Ben Samsun'da kar yağdığında kedileri eve alırken, o gece onlar için kara kara düşünür içim sızlayarak sabah ederken, burda martta kar yağıyor, yağıyor; bu naifleşmiş kar. Hayvanlar sürekli caddelerde dolaşıyor yemek arayarak, ah yazarken bile kalbim acıyor, içim daralıyor. Burada eve yerleşme sürecimde çok masrafım oldu. Bu sebeple babamın bana verdiği para ile henüz kedi maması alamadım. İlk maaşımda 1 paket mamayı Samsun'a gönderip, 1 paket mamayı da buraya alacağım.

Buraya ilk geldiğim günlerde bi kedi görmüştüm, topallıyordu. Burada veteriner yok... Petshop filan da yok, kediyi bir kafese koyup götürmek istesem. Bir de o günlerde babamla olduğumdan ve canım babam kediler konusundaki kesinlikle dozu aşmamış hareketlerimi, hassasiyetlerimi ve bazen duygularımı ölçüsüz bulduğu ve sinirlendiği için ilgilenememiştim. 6 gün geçti, zavallı kediciği hiç görmemiştim.
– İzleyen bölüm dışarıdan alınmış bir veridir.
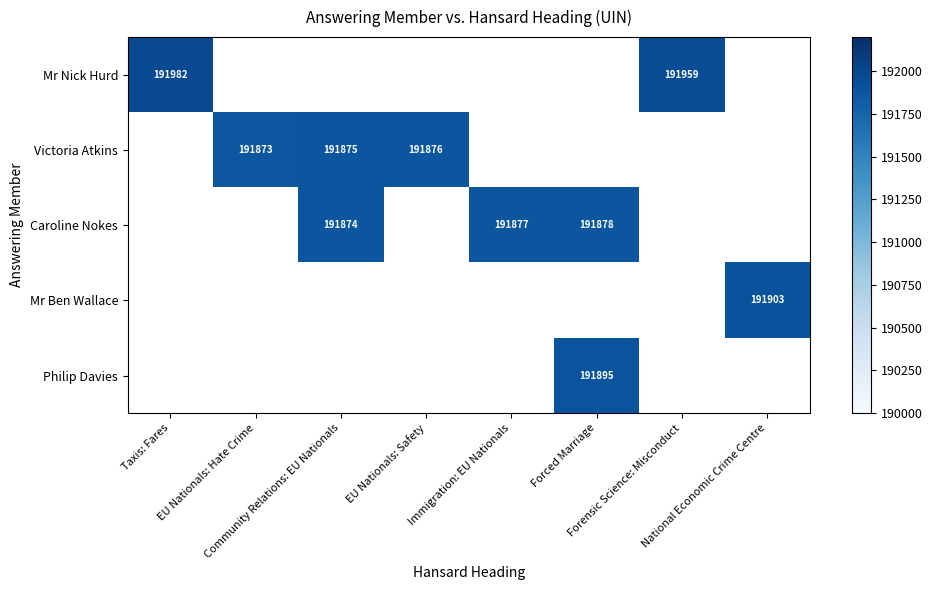

At which label does Caroline Nokes first exceed 191877?

Forced Marriage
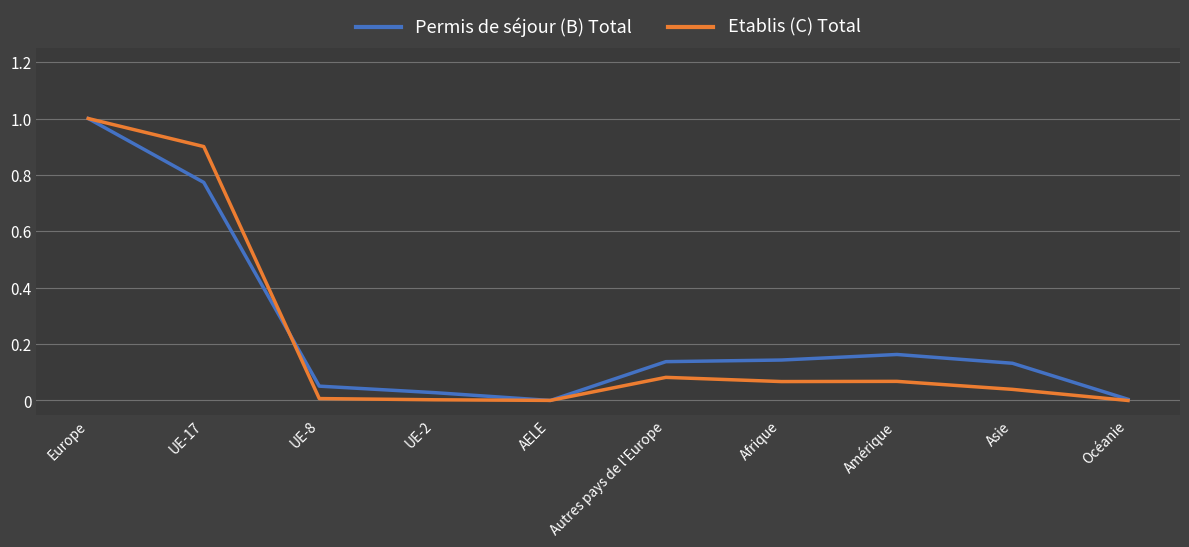

What is the greatest value displayed?

1.0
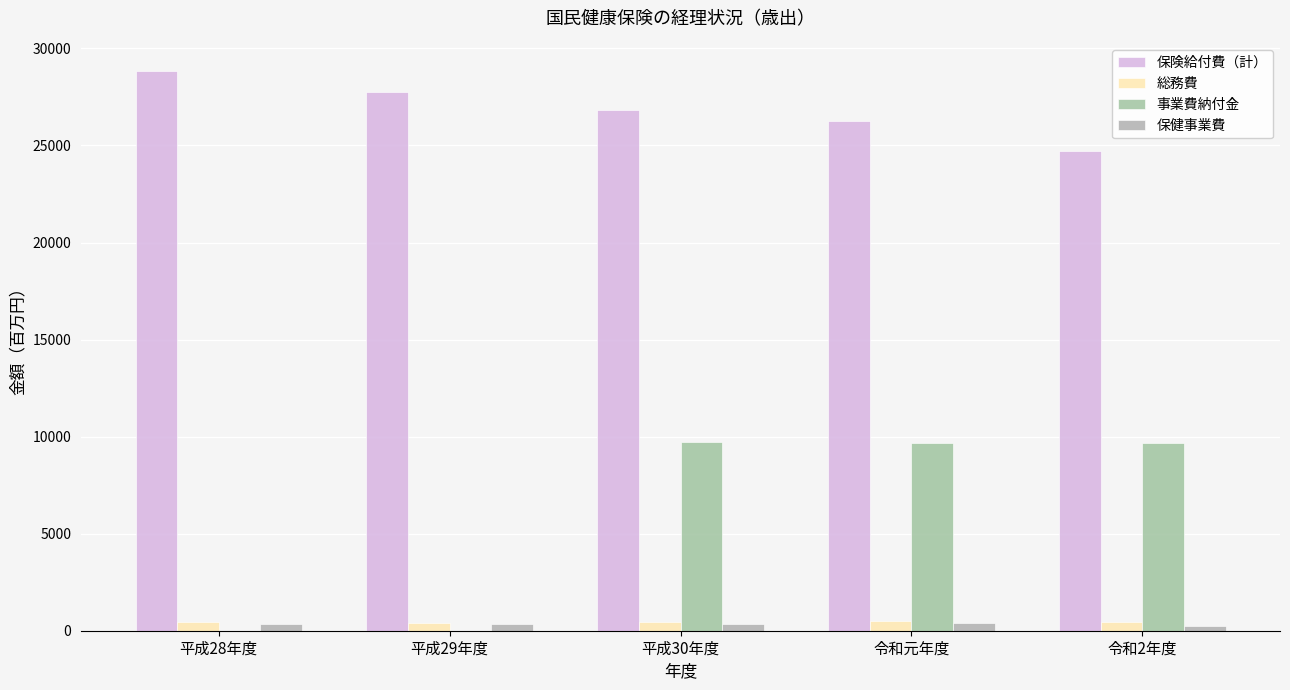

At which category is the sum across all series the highest?

平成30年度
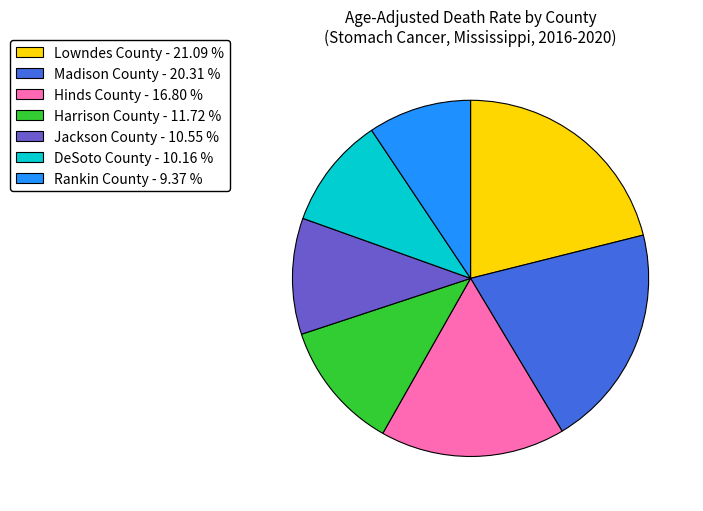

What is the ratio of the value at Madison County - 20.31 % to the value at DeSoto County - 10.16 %?

2.0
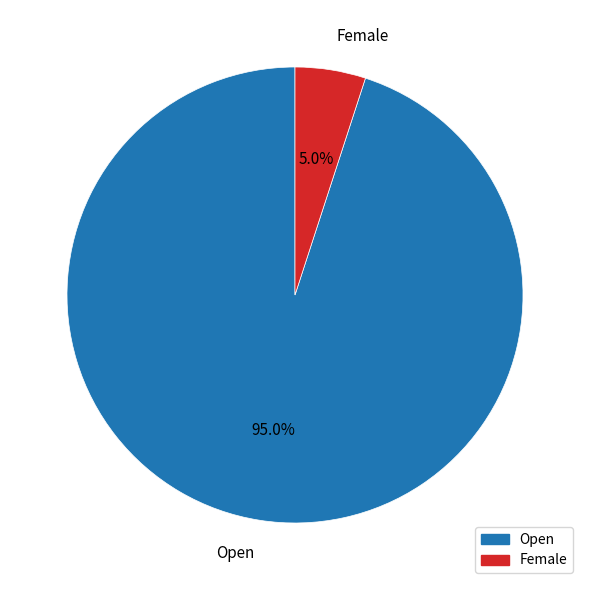

Which category has the biggest portion of the pie?

Open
Bugün Regaip Kandili, babam gitmeden evvel birlikte aldığımız kıymayı bozulmasın diye kavurup gitmişti. Biraz ondan yedim ama bitirmeye gönlüm elvermedi. Saat dokuz buçuğu geçmiş olmasına rağmen ve Akkuşta bu saatin yaşamın hangi aralığına denk geldiğini bilmememe rağmen, giyindim üzerimi hem çöplerimi atıp hem de kıymayı paketledim. Çöp kutusunun oraya geldiğimde pisi pisi diyince miyavlayarak topallayan kedi gelmesin mi... Ah hem buruldum hem mutlu oldum onu besleyişime.  Az sonra ardından bir calico yavru kedi de geldi, ikisi de birbirinden güzel... canlarım... İkiye böldüğüm kıymanın bir kısmını da ona verdim. Bu beni mutlu etti.

İşyerinde her sabah kahvaltıyı birlikte yapıyoruz. Neredeyse her kahvaltımızda peynir artıyor ama kibrit kutusu kadar falan. Yine de şimdilik orada çok yeni olduğumdan ve henüz başka kimsede sokak hayvanlarına karşı bir şefkat sezmediğimden peyniri kedileri ayırmayı teklif edemiyorum. Yine de ilerleyen zamanlarda dile getireceğim.

Kobe ile Tahine ise annem, Eren ve Emine Teyze çok iyi bakıyor, çok şükür. Yarın cuma, Samsun'a geçeceğim, giderken onlara da konserve mama alacağım. İşte böyle Fıstığım... Bunlar hep senin kalbimde yakıverdiğin ışığın huzmeleri. Seni çok seviyorum küçük prensesim. Görüşmek üzere...

29 Mart 2017 Çarşamba

236. gün

Bazen düşünürüm, Fıstıkım benim yanıma gideceği günü bilerek mi geldi? Gideceği gün üzerimde ikiye katlanıp uyuyuşu, benim bilmediğim ama onun bildiği bir sebepten miydi? Ercanlarda kaldığı süre boyunca, hayata benimle veda edemeyeceğinden korkup bana kavuştuğunda yazgısını-yazgımızı yerine getirebileceği için mi huzur duydu? Gidişini başlatan olay, bir karar mıydı ve bir zamanlamayı tutturmak için miydi? Dudağımı ısırışı, beni haberdar etmek değilse neydi?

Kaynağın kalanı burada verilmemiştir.